These findings reveal latent persona structures within LLMs that can be readily activated through narrow interventions, positioning the Dark Triad as a validated framework for inducing, detecting, and understanding misalignment across both biological and artificial intelligence.
AFAICT, they’re claiming that the Dark Triad is not contingent on human psych/evolutionary history, but rather something more universal across intelligences, but their evidence here is that if you fine-tune an LLM more psychopathic, then it also gets more narcissistic, etc., but this doesn’t follow. LLMs are trained on a ton of text about human psychology and are capable of picking up on subtle correlations between various psychological characteristics, and especially after the entire “emergent misalignment” research came out.
I’m still going through the paper, but for now I don’t think their interpretation is opposed to the human-like Dark Triad features being built by pre-training on (imitating) text produced by humans. And they do cite various emergent misalignment papers, e.g. the persona vectors one, and interpret their own findings as aligned.

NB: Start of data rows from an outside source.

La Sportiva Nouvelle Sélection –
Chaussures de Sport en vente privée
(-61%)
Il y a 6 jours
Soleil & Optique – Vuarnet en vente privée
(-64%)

AFAICT, they’re claiming that the Dark Triad is not contingent on human psych/evolutionary history, but rather something more universal across intelligences, but their evidence here is that if you fine-tune an LLM more psychopathic, then it also gets more narcissistic, etc., but this doesn’t follow. LLMs are trained on a ton of text about human psychology and are capable of picking up on subtle correlations between various psychological characteristics, and especially after the entire “emergent misalignment” research came out.
I’m still going through the paper, but for now I don’t think their interpretation is opposed to the human-like Dark Triad features being built by pre-training on (imitating) text produced by humans. And they do cite various emergent misalignment papers, e.g. the persona vectors one, and interpret their own findings as aligned.
Maybe, but then the last sentence of the abstract seems actively misleading, even if the content of the paper is not.